Economist Ioana Pop then points to what she calls "the small miracle of employment." Despite the crises, the Luxembourgish economy has continued to create many jobs over the last five years (70,000 additional jobs to be precise), with annual domestic employment growth of +3.1%, compared to +3% between 2013 and 2018. The unemployment rate is also lower than it was at the start of the mandate (4.8% compared to 5.5%).

It is also worth mentioning Luxembourg's lead in Europe on remote working: in 2020, Luxembourg ranked first among EU countries, with 48% of people working from home (this figure fell slightly in 2021 to 45% but remains high).

Finally, Idea highlights another Luxembourgish record, that of gender equality in the labour market: In addition to near gender parity in salaried employment, women also earn more than men on average, which is unprecedented in the EU.

Weaknesses: The challenge of debt and an uncertain future

As one might expect, this state support has not been "free." The flexibility with which Luxembourg cushioned the health and energy crises was based first and foremost on "the prior existence of significant budgetary room for manoeuvre," or simply put, a nest egg. These crises were also averted "at the cost of increasing public debt, which could prove problematic in a context of rising interest rates." Between 2018 and 2023, public spending increased from 42.3% to 44.9% of GDP. "The next government will have to face this challenge of debt," warns Vincent Hein.

The general government deficit has also increased, with the consolidated gross debt rising from 20.9% in 2018 to 26.3% in 2023, and it is likely to approach 30% as early as 2026, especially if it is "accelerated by the rise in rates and by the decisions taken at the tripartite meeting on 3 March 2023." This slump in Luxembourg's public finances "risks reducing Luxembourg's ability to cope with future crises" Idea warns.

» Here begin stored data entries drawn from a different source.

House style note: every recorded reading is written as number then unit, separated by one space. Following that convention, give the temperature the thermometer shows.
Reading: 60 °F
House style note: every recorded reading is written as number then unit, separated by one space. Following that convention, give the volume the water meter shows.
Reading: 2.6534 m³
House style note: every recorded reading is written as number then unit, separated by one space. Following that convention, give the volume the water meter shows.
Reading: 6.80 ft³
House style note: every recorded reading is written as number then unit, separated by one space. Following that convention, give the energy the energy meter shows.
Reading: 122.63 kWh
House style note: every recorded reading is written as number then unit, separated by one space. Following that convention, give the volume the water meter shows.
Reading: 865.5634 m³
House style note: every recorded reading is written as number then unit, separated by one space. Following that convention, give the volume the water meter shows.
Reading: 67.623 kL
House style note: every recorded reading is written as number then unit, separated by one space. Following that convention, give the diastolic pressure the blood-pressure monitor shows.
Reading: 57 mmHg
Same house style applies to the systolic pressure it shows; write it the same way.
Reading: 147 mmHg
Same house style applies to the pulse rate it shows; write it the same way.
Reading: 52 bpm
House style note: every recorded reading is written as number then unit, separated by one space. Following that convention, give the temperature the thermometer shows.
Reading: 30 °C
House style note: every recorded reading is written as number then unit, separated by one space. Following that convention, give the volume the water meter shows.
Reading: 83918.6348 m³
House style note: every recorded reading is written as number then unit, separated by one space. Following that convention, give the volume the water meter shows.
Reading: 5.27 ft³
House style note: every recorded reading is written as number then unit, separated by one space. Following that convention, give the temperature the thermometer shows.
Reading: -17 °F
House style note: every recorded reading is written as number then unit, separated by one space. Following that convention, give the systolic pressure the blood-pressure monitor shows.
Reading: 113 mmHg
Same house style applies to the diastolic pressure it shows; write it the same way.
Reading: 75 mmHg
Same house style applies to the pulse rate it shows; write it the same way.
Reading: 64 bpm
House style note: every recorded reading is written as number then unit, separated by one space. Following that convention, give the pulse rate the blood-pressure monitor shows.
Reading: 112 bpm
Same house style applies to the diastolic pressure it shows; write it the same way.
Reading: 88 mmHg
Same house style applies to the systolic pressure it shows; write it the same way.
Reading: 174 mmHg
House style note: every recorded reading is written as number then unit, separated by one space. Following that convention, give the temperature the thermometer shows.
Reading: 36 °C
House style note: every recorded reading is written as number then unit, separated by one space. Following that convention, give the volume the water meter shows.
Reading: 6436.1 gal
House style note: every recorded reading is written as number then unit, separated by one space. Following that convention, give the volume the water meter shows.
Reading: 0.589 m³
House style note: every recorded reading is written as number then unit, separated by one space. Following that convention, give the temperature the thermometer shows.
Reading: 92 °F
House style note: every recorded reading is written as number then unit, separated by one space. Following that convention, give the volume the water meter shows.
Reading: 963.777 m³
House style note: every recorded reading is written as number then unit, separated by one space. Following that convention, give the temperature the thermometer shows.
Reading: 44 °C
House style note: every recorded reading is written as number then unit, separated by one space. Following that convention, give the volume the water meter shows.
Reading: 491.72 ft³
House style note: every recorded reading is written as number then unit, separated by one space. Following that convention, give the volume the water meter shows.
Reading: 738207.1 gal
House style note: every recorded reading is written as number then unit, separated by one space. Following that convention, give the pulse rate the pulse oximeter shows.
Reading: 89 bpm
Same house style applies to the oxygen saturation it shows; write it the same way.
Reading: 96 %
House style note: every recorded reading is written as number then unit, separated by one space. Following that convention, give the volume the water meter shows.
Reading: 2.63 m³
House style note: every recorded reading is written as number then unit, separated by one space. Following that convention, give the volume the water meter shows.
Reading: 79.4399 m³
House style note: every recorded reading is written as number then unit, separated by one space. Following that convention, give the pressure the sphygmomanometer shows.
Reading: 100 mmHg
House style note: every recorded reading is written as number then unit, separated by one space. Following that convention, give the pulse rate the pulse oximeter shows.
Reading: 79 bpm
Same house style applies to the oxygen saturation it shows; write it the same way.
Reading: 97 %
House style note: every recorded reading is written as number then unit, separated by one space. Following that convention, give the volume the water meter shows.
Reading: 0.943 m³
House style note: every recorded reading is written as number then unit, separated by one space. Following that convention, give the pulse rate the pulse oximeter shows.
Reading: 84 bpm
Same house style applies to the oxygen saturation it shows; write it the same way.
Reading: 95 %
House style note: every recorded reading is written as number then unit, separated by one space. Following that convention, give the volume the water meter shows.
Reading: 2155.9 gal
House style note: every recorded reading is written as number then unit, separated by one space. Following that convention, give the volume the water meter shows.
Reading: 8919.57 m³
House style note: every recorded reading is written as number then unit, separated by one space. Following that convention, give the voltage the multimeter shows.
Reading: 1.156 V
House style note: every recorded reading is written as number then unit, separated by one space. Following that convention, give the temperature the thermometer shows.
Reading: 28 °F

The return of inflation is also cause for concern, particularly for Luxembourg-based companies: "Continued high energy prices, rising interest rates, and the wage indexation mechanism could weigh on both the profitability of companies and their room for manoeuvre to invest." Particular mention should be made of the country's crucial construction sector, which "is also experiencing turbulence linked to this new context, which has dampened demand." There are also concerns for the financial centre, as illustrated by the recent tensions in the banking sector at the international level.

And several sectors are already in the red, such as the hotel and catering as well as the trade sectors, which "have shown a decline in activity indicators over the past five years."


The Idea Foundation also lists several economic downturns exacerbated by the crises: "slower growth, increase in the non-market sector of the economy, drop in apparent labour productivity, stagnation of GDP per capita…"

In short, Vincent Hein concludes, "we are entering a new economic cycle, with the return of inflation and high interest rates; this new cycle will have to be monitored," as it is fraught with uncertainty. In addition, households are not mistaken, according to Vincent Hein, as they "feel that this is the time to set aside savings for a rainy day."